The current specification describes endpoint liveness probing as optional and controlled by resolver policy, but exposes no request field through which the caller can opt in or out of probing on a per-request basis. A future revision is expected to add a probe_liveness field to the resolution request schema, accepting boolean or enumerated values that specify the caller's preference. This change will affect §3.1 and §6.1.

A.3 Richer Permission Semantics

The current specification performs exact-string matching on permissions declared by the caller against permissions declared by the capability. A future revision is expected to introduce structured permission scopes, hierarchical permissions (for example data.read implying data.read.metadata), and permission negotiation where a capability may declare that it conditionally supports permissions depending on caller identity. This change will affect §6.1.

A.4 Recursive Wildcard Matching

The current specification supports single-asterisk wildcards matching exactly one namespace component, with a limit of two wildcards per query. A future revision is expected to evaluate the addition of recursive wildcard matching (**) for matching any number of intervening components, subject to stricter candidate-expansion limits to prevent query cost amplification. This change will affect §4.2 and §4.4.

A.5 Internationalized Namespace Components in Queries

The current specification restricts namespace components in queries to lowercase ASCII letters, digits, and hyphens, matching the Registry Specification §3.1 naming rule. A future revision is expected to extend the query syntax to accept internationalized names encoded per IDNA 2008 (RFC 5891) punycode once the registry accepts such names. This change will affect §4.1, §4.2, and §8.

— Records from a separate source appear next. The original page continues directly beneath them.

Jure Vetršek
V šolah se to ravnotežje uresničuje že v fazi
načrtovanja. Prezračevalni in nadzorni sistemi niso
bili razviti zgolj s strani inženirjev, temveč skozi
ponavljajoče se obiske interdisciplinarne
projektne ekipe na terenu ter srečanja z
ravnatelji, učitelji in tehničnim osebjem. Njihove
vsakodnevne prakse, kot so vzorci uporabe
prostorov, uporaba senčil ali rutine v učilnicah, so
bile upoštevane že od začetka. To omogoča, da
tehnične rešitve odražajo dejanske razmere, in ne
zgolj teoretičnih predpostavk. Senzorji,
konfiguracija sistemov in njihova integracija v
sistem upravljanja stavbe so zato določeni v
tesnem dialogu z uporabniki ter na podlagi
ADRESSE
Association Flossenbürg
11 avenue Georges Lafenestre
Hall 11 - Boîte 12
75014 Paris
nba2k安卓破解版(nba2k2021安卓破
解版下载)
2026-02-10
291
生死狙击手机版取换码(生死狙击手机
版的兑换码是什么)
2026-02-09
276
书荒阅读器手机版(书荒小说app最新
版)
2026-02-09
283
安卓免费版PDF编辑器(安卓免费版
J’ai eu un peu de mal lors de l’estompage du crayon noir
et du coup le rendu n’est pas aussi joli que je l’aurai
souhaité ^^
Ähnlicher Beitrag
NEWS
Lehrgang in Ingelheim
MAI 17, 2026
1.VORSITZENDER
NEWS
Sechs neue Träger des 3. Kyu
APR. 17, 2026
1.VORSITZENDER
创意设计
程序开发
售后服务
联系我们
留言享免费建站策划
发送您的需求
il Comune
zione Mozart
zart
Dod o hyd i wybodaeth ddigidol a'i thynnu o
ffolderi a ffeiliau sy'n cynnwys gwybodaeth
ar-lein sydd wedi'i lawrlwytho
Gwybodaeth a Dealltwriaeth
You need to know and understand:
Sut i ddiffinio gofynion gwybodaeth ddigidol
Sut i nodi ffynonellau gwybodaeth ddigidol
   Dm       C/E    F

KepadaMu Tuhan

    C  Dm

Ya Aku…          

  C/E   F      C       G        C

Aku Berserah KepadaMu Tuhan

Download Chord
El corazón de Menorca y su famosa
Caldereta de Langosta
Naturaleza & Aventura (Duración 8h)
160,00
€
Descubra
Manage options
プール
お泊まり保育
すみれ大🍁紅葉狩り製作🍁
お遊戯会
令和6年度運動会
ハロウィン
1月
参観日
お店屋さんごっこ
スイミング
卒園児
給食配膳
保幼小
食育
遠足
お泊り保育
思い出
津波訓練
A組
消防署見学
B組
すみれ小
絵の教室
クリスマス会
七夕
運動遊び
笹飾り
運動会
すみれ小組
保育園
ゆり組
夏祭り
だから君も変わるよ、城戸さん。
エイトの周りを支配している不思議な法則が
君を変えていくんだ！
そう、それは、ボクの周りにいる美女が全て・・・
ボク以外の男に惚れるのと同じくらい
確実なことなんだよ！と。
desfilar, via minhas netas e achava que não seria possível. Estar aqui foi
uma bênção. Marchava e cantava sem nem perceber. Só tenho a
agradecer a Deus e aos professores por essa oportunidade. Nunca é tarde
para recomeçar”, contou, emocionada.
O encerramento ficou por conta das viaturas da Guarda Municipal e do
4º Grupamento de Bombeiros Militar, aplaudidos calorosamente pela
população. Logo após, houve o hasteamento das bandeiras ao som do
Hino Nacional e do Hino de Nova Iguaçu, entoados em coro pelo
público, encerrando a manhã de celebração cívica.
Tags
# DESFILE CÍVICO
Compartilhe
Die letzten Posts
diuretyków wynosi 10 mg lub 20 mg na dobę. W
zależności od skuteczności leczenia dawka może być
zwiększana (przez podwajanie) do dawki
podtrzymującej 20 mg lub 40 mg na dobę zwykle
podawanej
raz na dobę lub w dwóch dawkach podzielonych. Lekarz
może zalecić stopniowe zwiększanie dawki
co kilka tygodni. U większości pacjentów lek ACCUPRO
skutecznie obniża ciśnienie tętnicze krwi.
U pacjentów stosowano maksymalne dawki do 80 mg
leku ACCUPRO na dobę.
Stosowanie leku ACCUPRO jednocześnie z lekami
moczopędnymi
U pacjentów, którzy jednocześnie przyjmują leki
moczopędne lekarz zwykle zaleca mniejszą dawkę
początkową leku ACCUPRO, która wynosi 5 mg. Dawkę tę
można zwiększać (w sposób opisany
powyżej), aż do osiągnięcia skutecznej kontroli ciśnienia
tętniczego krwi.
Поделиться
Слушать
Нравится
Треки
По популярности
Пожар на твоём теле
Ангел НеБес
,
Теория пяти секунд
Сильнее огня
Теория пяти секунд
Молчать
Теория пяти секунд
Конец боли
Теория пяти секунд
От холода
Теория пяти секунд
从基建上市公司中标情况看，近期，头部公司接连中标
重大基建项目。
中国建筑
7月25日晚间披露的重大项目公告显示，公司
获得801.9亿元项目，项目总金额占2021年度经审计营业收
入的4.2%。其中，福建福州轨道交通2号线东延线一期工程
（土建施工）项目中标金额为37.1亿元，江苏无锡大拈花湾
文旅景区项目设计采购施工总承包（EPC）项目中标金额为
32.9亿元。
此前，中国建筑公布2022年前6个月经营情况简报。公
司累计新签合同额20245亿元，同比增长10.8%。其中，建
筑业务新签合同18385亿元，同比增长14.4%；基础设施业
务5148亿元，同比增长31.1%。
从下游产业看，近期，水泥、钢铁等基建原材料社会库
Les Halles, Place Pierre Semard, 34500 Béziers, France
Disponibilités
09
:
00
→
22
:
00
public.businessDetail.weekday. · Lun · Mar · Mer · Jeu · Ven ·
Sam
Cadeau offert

A.6 Trust Signal String Format

The current specification returns trust signals as unstructured strings in the trust_signals response array (for example "18mo_history"). A future revision is expected to pin the exact format of these strings — regular expressions, casing rules, zero-padding for numeric components — so that callers parsing signal strings produce consistent results across conformant resolvers. This change will affect §3.2 and §10.

A.7 Anthill Integration

This specification does not address integration with the Dillweed Anthill Observability Plane Specification, which describes resolver-side hooks for generating ANT-RC (Revocation Cascade), ANT-AB (Attestation Bypass), and ANT-RD (Resolver Drift) signals from resolution and verification activity (Anthill §3, §5). A future revision is expected to define the hook interface, including conformance level for signal emission, delivery model (push to an Anthill aggregation endpoint or pull from a Resolver-exported feed), signal payload schema, and configuration surface by which a Resolver operator binds to a specific Anthill aggregation endpoint and signing key. This change will affect a new Resolver section addressing observability integration, and is intended to be developed jointly with the corresponding revision of the Anthill specification.